Drew Olson wrote:

>All -
>
>I've written a script to split a .csv file into smaller .csv files of
>40,000 lines each. The intent here is to break the file down enough so
>that excel does not have issues reading each chunk. My code takes a
>filename from the command line and breaks it down as so:
>
>infile -> xyz.csv
>
>output -> xyz_part_1.csv
>          xyz_part_2.csv
>          etc...
>
>My code is working but I don't find it very "rubyish". In particular, I
>hate having my index and counter counters and I don't like that I had to
>declare my header variable outside of the loop. Bear in mind here that I
>can not do something like "rows = CSV.open(infile)" because ruby will
>yell and error as the input file is too big (250 mb). Any advice on
>making the code nicer is appreciated. The current code is as follows:
>
>require 'csv'
>
>infile = ARGV[0] if ARGV[0] != nil
>
>counter = 1
>index = 0
>header = ""
>writer = CSV.open(infile.gsub(/\./,"_part_"+counter.to_s+"."),'w')
>
>CSV.open(infile, 'r') do |row|
>  if(index != 0 && index%40000 == 0)
>    writer.close
>    counter+=1
>    writer = CSV.open(infile.gsub(/\./,"_part_"+counter.to_s+"."),'w')
>    writer << header
>  end
>  if (index == 0)
>    header = row
>  end
>  writer << row
>  index += 1
>end
>
>writer.close()
>
>  
>
I will ignore the CSV issue, not because it isn't important, but simply 
because I'm not familar with the csv parser, and this example 
sufficiently represents the concept.

For maximum elegance, I would write the code this way.  It uses the 
helper methods (i.e. not in the stdlib) File#write_fresh, File#to_a and 
Enumerable#chunks, all of which I've written at one time or another.  
Mentally sub in the appropriate code as desired.
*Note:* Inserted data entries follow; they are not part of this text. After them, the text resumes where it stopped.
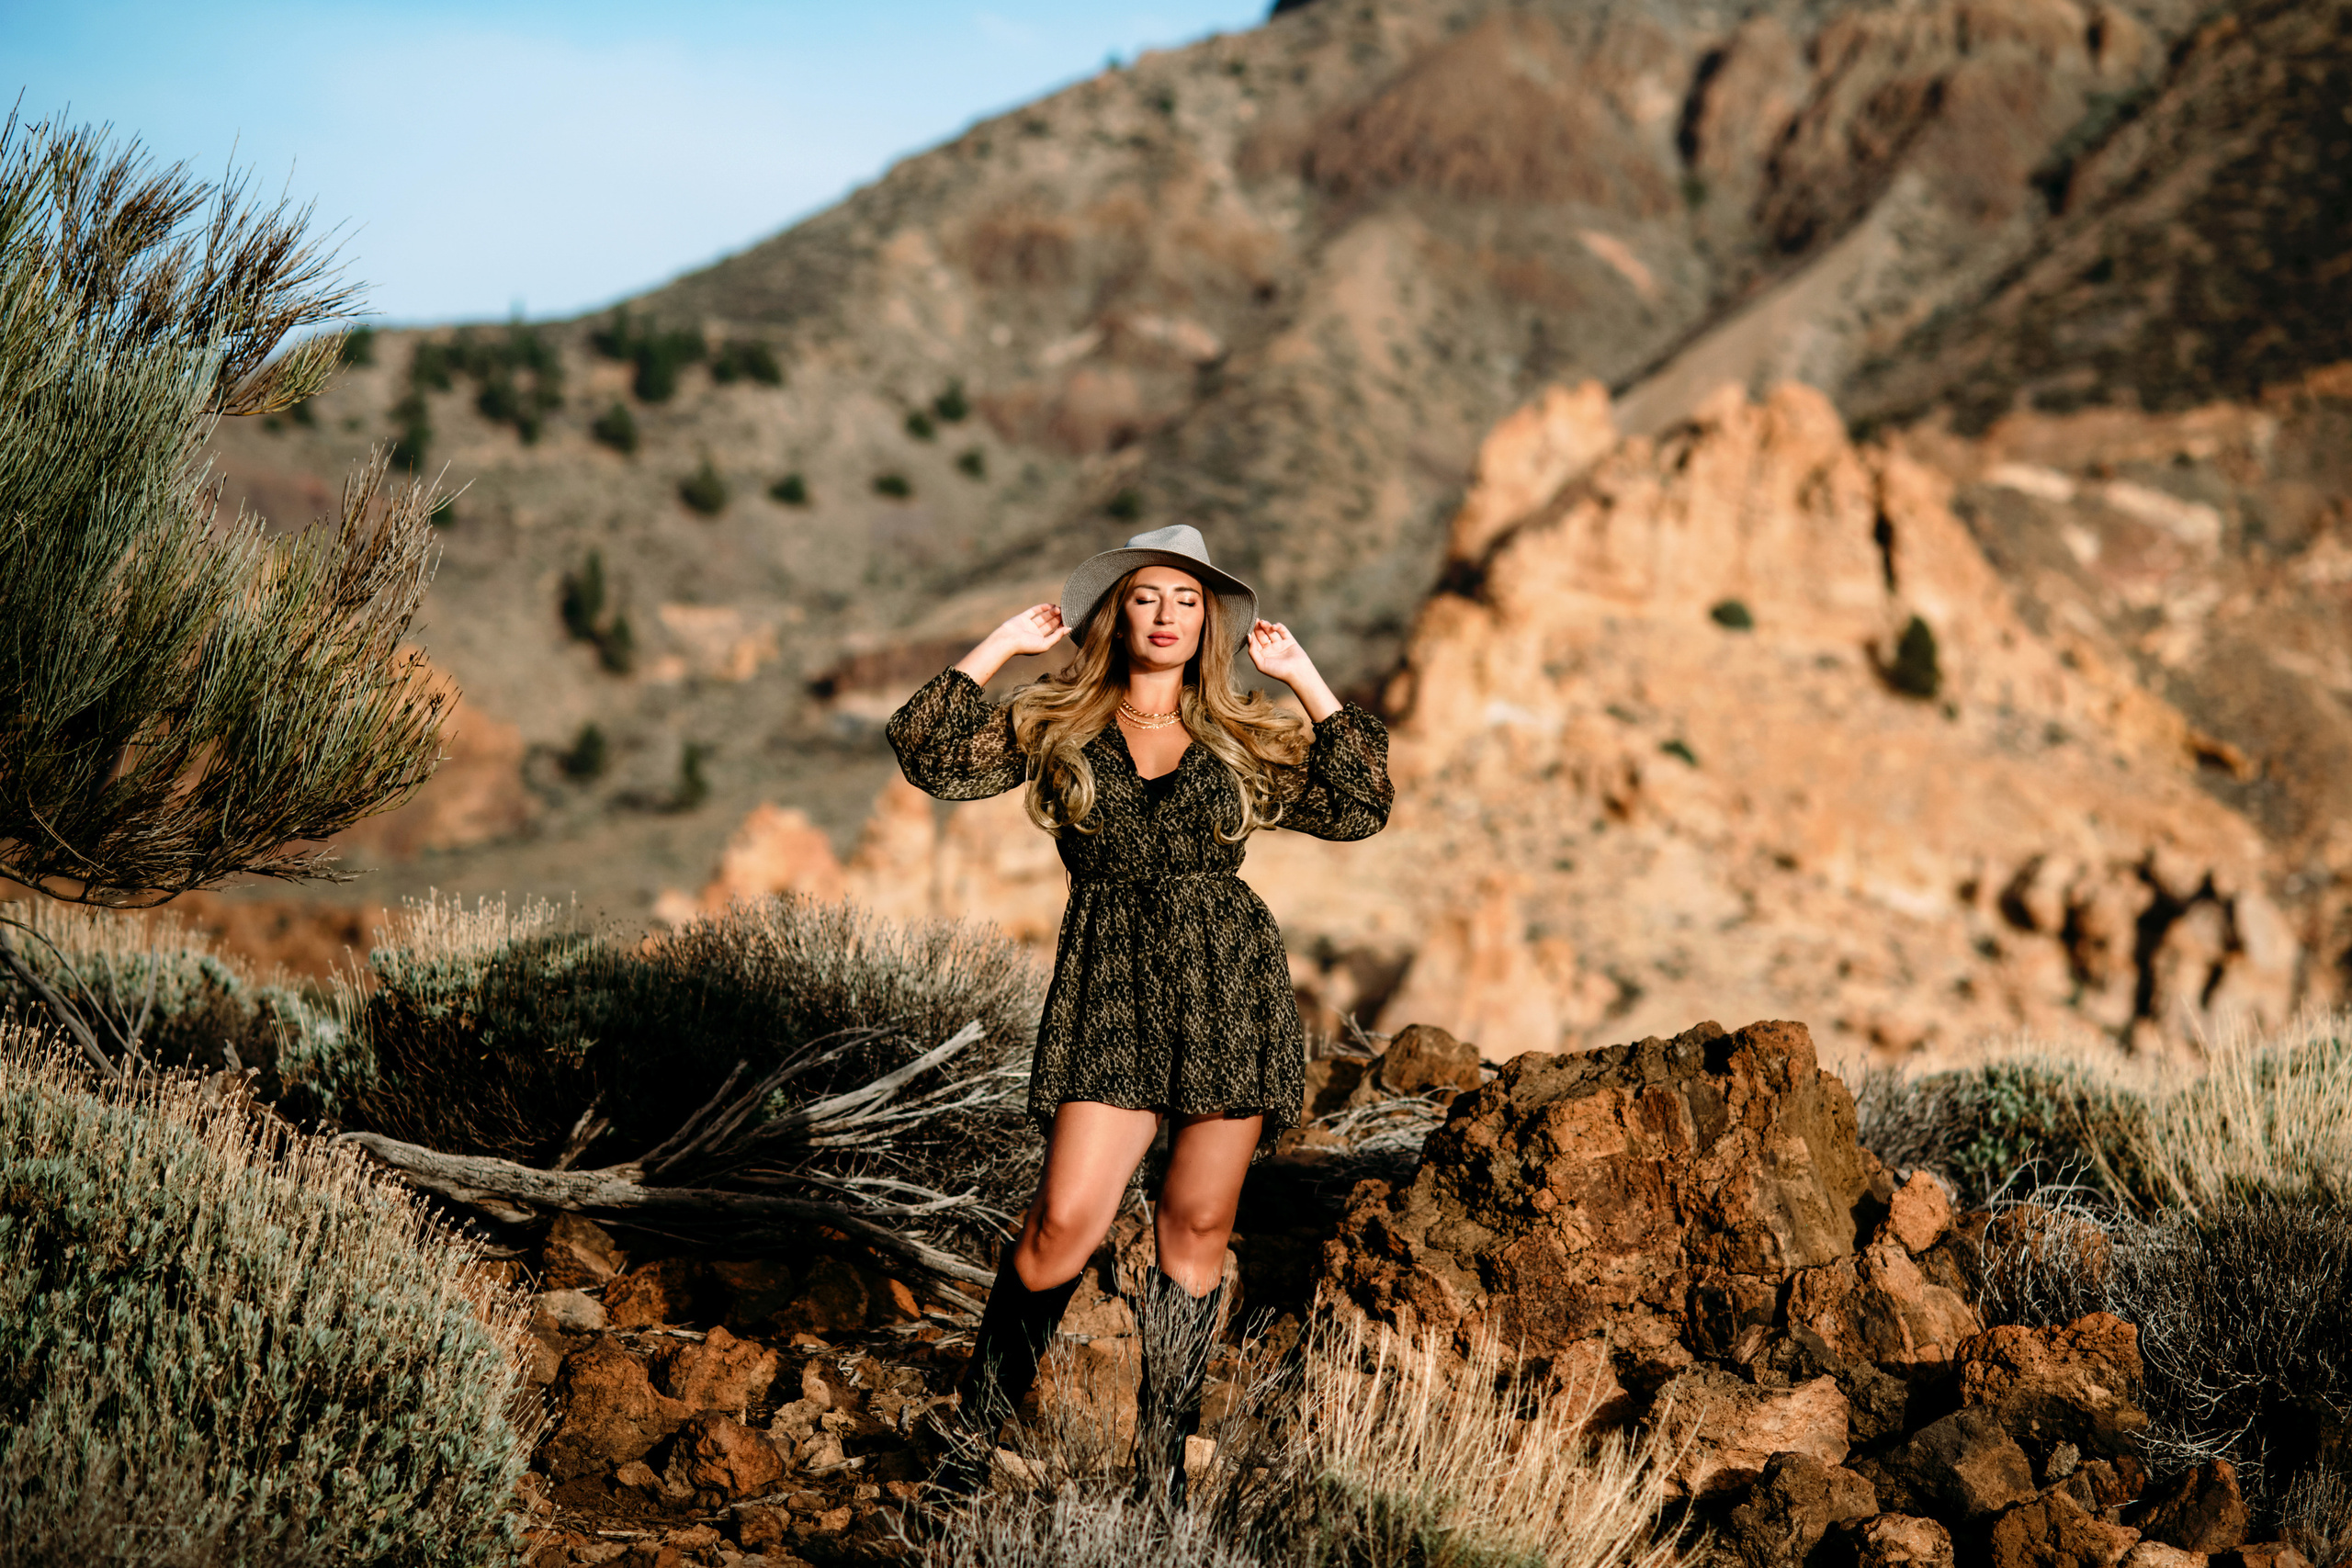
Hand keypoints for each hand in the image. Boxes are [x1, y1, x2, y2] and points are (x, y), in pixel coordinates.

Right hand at [954, 602, 1068, 685]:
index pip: (1054, 632)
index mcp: (1040, 641)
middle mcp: (1035, 633)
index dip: (1062, 626)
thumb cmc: (1025, 646)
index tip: (1070, 620)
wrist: (1007, 640)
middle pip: (1050, 624)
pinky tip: (1051, 605)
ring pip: (1043, 617)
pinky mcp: (1023, 617)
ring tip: (1060, 608)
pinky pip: (1034, 611)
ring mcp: (1029, 624)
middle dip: (1058, 618)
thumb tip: (1068, 629)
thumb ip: (1057, 637)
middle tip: (1066, 612)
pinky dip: (1042, 607)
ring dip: (1052, 612)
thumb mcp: (1045, 644)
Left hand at [1245, 620, 1340, 718]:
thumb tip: (1249, 637)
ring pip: (1271, 632)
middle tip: (1256, 620)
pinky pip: (1283, 631)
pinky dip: (1279, 626)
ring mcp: (1280, 644)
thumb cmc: (1278, 671)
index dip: (1252, 634)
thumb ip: (1252, 651)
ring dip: (1267, 626)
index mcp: (1263, 655)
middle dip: (1258, 628)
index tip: (1249, 626)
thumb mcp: (1260, 664)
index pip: (1255, 642)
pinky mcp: (1289, 641)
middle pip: (1262, 635)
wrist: (1297, 672)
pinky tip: (1274, 626)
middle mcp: (1271, 649)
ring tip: (1263, 622)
File.to_a('xyz.csv').chunks(40000).each_with_index do |chunk,i|
 File.write_fresh("xyz_part_#{i+1}",chunk.join("\n"))
end

File.to_a returns an array of lines
Enumerable#chunks divides an Enumerable into groups of 40k.  A 100k 
array would yield 2 40k chunks and a 20k chunk.
File#write_fresh creates the file if it doesn't exist, truncates any 
existing file, and writes the 2nd argument to the file.

This version is much prettier than the corresponding version without the 
helper methods, but it is also clearer.  It is obvious at a glance what 
it does.  The same can't be said for the version without helper methods.